The need to upgrade the force prevails over
austerity measures typical of other nations.
Turkey is pursuing a military modernization effort that runs unabated in the face of the global economic crisis. The NATO nation that sits astride Europe, Asia and the Middle East views internal and external threats as a greater danger than fiscal challenges, and it is continuing several programs that will introduce major new platforms built by Turkish industry.
Turkey’s annual national defense budget is about $15 billion. However, that is augmented by another $8 billion from the country’s Defense Industry Support Fund. Its military force, which is largely conscript, will shrink in numerical size but increase in professionalism and power through materiel upgrades.
Maj. Gen. Armağan Kuloğlu, TUA (Ret.), is a senior adviser to the Center for Middle Eastern Strategic Studies in Ankara. An army veteran who also served as a deputy undersecretary in the Ministry of Defense, Gen. Kuloğlu explains that Turkey’s military mission is to be able to react to security problems and crises that may arise, particularly in the face of growing uncertainties. These include both internal and external security concerns, he points out.

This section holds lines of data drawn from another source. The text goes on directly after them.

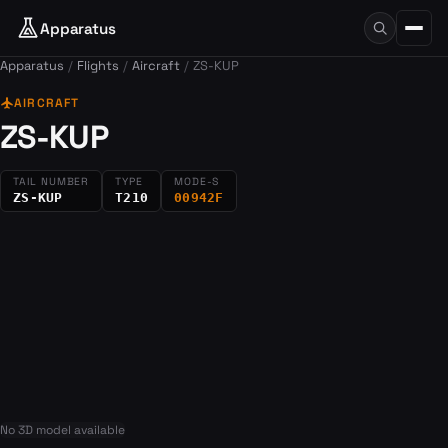
Apparatus
Apparatus
Flights
Aircraft
ZS-KUP
flight
AIRCRAFT
ZS-KUP
TAIL NUMBER
TYPE
MODE-S
ZS-KUP
T210
00942F
No 3D model available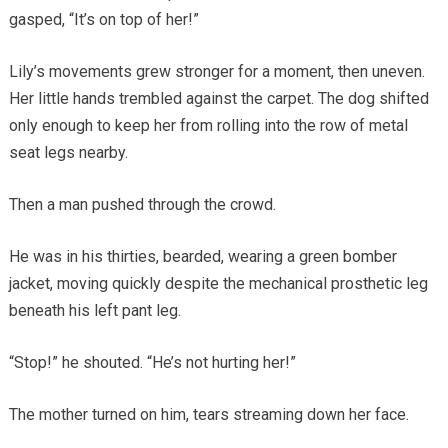
gasped, “It’s on top of her!”
Lily’s movements grew stronger for a moment, then uneven.
Her little hands trembled against the carpet. The dog shifted
only enough to keep her from rolling into the row of metal
seat legs nearby.
Then a man pushed through the crowd.
He was in his thirties, bearded, wearing a green bomber
jacket, moving quickly despite the mechanical prosthetic leg
beneath his left pant leg.
“Stop!” he shouted. “He’s not hurting her!”
The mother turned on him, tears streaming down her face.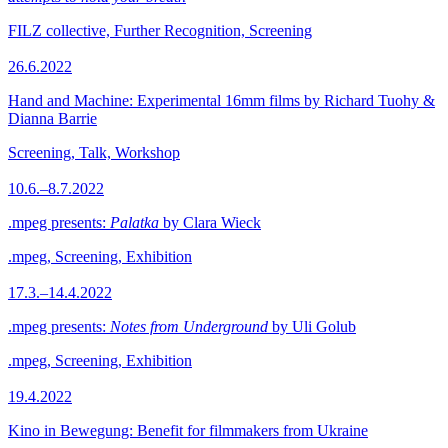
FILZ collective, Further Recognition, Screening
26.6.2022
Hand and Machine: Experimental 16mm films by Richard Tuohy &
Dianna Barrie
Screening, Talk, Workshop
10.6.–8.7.2022
.mpeg presents:
Palatka
by Clara Wieck
.mpeg, Screening, Exhibition
17.3.–14.4.2022
.mpeg presents:
Notes from Underground
by Uli Golub
.mpeg, Screening, Exhibition
19.4.2022
Kino in Bewegung: Benefit for filmmakers from Ukraine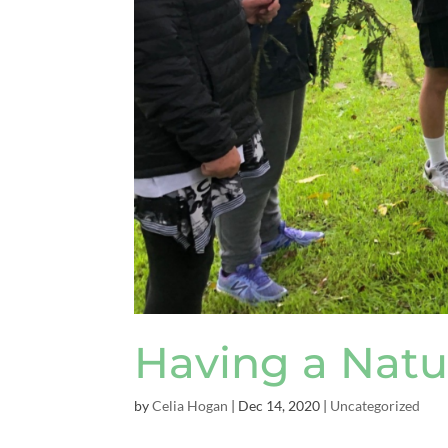
Having a Natu
by
Celia Hogan
|
Dec 14, 2020
|
Uncategorized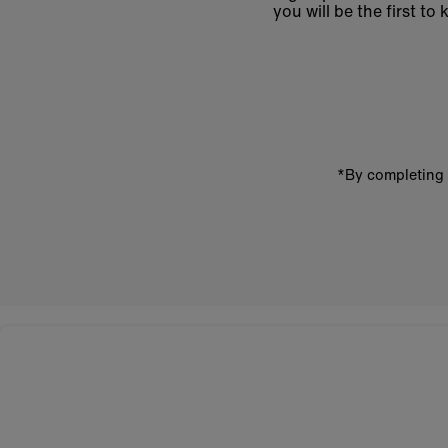
you will be the first 
Enter
email
address
*By completing 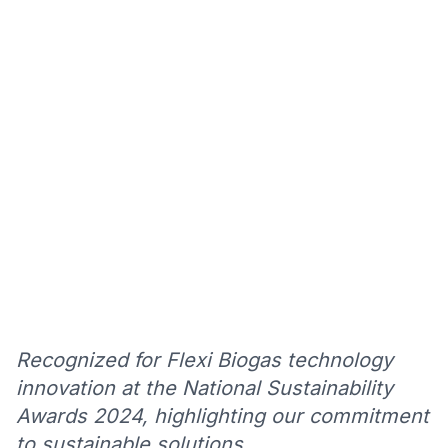
Recognized for Flexi Biogas technology
innovation at the National Sustainability
Awards 2024, highlighting our commitment
to sustainable solutions.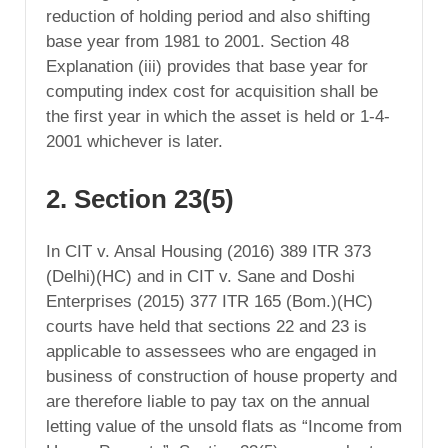
reduction of holding period and also shifting
base year from 1981 to 2001. Section 48
Explanation (iii) provides that base year for
computing index cost for acquisition shall be
the first year in which the asset is held or 1-4-
2001 whichever is later.
2. Section 23(5)
In CIT v. Ansal Housing (2016) 389 ITR 373
(Delhi)(HC) and in CIT v. Sane and Doshi
Enterprises (2015) 377 ITR 165 (Bom.)(HC)
courts have held that sections 22 and 23 is
applicable to assessees who are engaged in
business of construction of house property and
are therefore liable to pay tax on the annual
letting value of the unsold flats as “Income from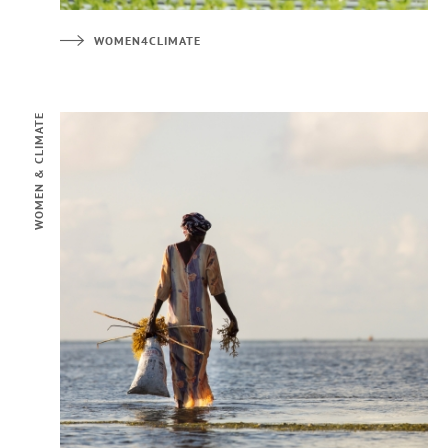
WOMEN4CLIMATE
WOMEN & CLIMATE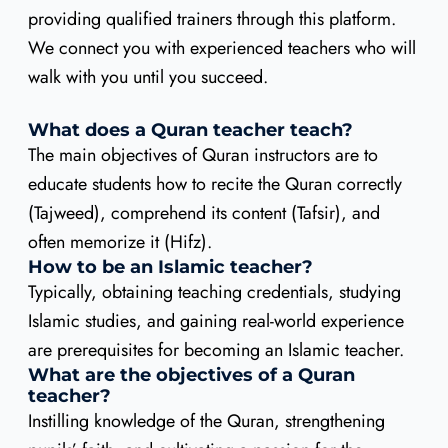
providing qualified trainers through this platform.
We connect you with experienced teachers who will
walk with you until you succeed.
What does a Quran teacher teach?
The main objectives of Quran instructors are to
educate students how to recite the Quran correctly
(Tajweed), comprehend its content (Tafsir), and
often memorize it (Hifz).
How to be an Islamic teacher?
Typically, obtaining teaching credentials, studying
Islamic studies, and gaining real-world experience
are prerequisites for becoming an Islamic teacher.
What are the objectives of a Quran
teacher?
Instilling knowledge of the Quran, strengthening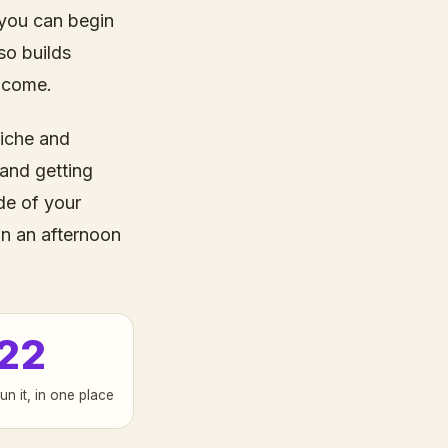
 you can begin
so builds
ncome.
niche and
 and getting
de of your
in an afternoon
22
run it, in one place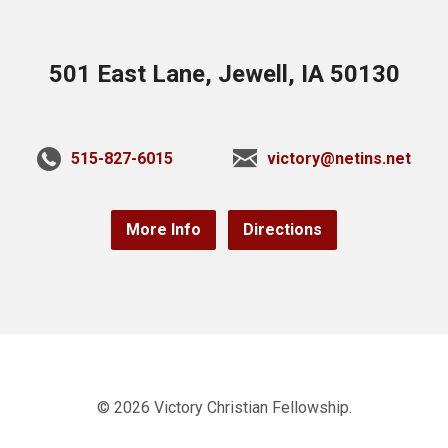
501 East Lane, Jewell, IA 50130
515-827-6015
victory@netins.net
More Info
Directions
© 2026 Victory Christian Fellowship.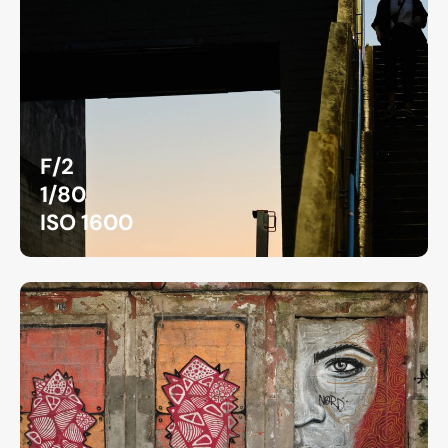
F/2
1/80
ISO 1600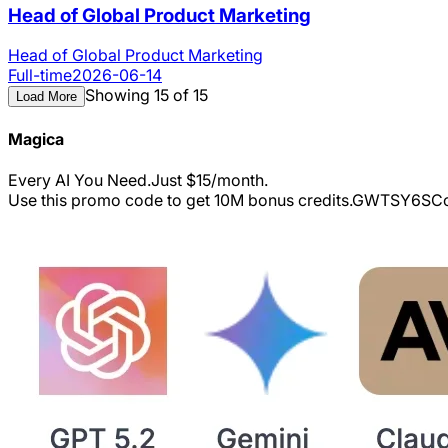
Head of Global Product Marketing
Head of Global Product Marketing
Full-time
2026-06-14
Showing 15 of 15
Load More
Magica
Every AI You Need.Just $15/month.
Use this promo code to get 10M bonus credits.
GWTSY6S
Co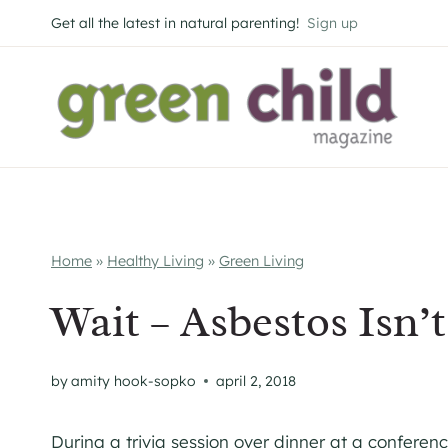
Skip
Get all the latest in natural parenting!
Sign up
to
content
Home
»
Healthy Living
»
Green Living
Wait – Asbestos Isn’
by
amity hook-sopko
april 2, 2018
During a trivia session over dinner at a conferen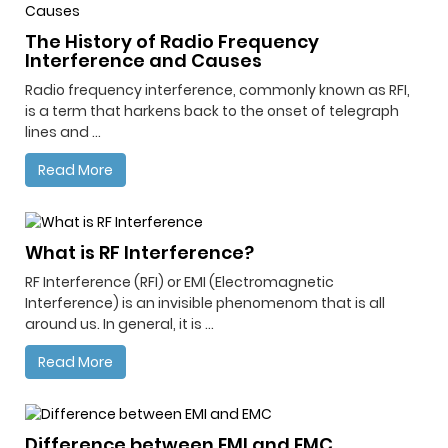
The History of Radio Frequency
Interference and Causes
Radio frequency interference, commonly known as RFI,
is a term that harkens back to the onset of telegraph
lines and ...
Read More
What is RF Interference?
RF Interference (RFI) or EMI (Electromagnetic
Interference) is an invisible phenomenom that is all
around us. In general, it is ...
Read More
Difference between EMI and EMC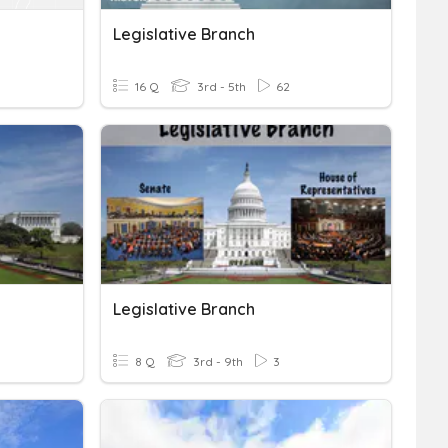
Legislative Branch
16 Q
3rd - 5th
62
Legislative Branch
8 Q
3rd - 9th
3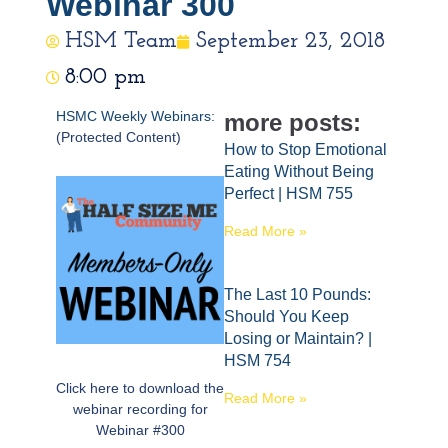
Webinar 300
HSM Team
September 23, 2018
8:00 pm
HSMC Weekly Webinars:
more posts:
(Protected Content)
How to Stop Emotional
Eating Without Being
Perfect | HSM 755
Read More »
The Last 10 Pounds:
Should You Keep
Losing or Maintain? |
HSM 754
Click here to download the
Read More »
webinar recording for
Webinar #300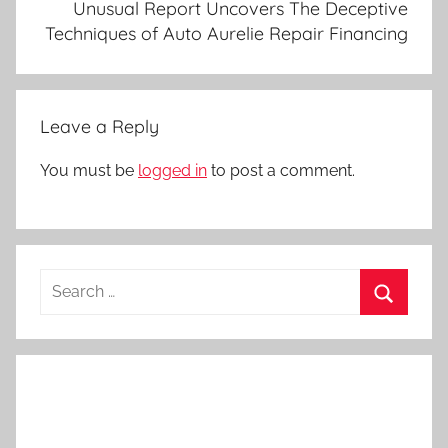
Unusual Report Uncovers The Deceptive
Techniques of Auto Aurelie Repair Financing
Leave a Reply
You must be
logged in
to post a comment.
Search
for:
Search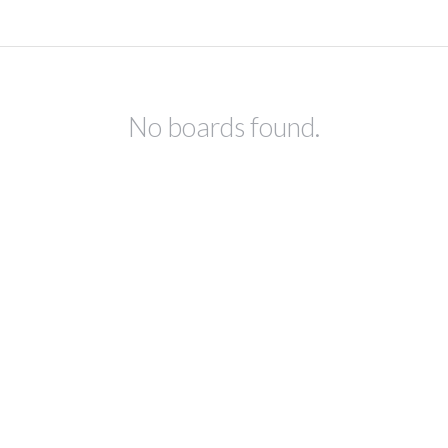
No boards found.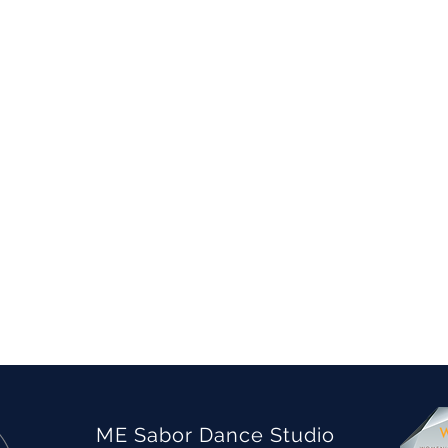
ME Sabor Dance Studio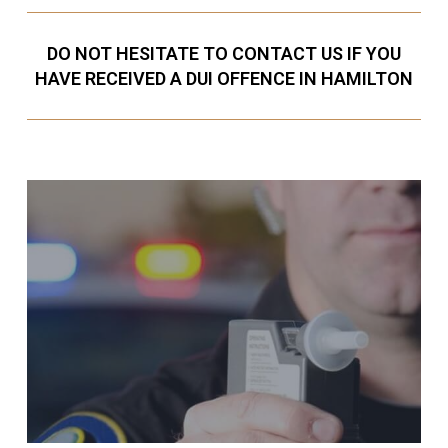
DO NOT HESITATE TO CONTACT US IF YOU
HAVE RECEIVED A DUI OFFENCE IN HAMILTON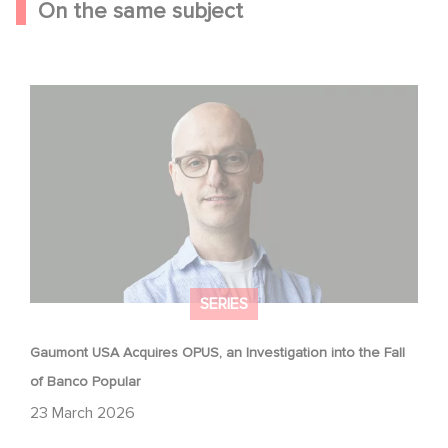
On the same subject
Gaumont USA Acquires OPUS, an Investigation into the
Fall of Banco Popular
SERIES
Gaumont USA Acquires OPUS, an Investigation into the Fall
of Banco Popular
23 March 2026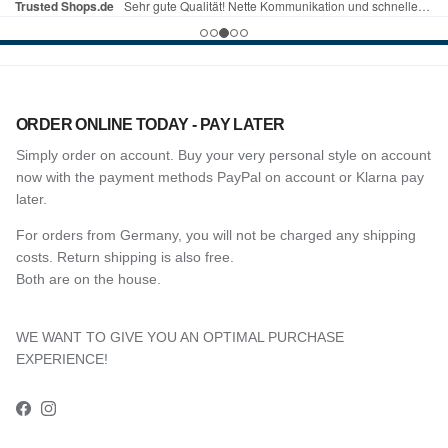
ORDER ONLINE TODAY - PAY LATER
Simply order on account. Buy your very personal style on account
now with the payment methods PayPal on account or Klarna pay
later.
For orders from Germany, you will not be charged any shipping
costs. Return shipping is also free.
Both are on the house.
WE WANT TO GIVE YOU AN OPTIMAL PURCHASE
EXPERIENCE!
Facebook
Instagram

External concerns are highlighted by Turkey’s strategic location. Its waterfront borders are the Mediterranean Sea to the south, the Aegean Sea to the west and the Black Sea to the north. Its southern and southeastern land borders abut Syria, Iraq and Iran. Just last month, the violence afflicting Syria spilled over into Turkey as Syrian forces lobbed artillery shells into a Turkish village, killing several people and prompting retaliation from Turkey.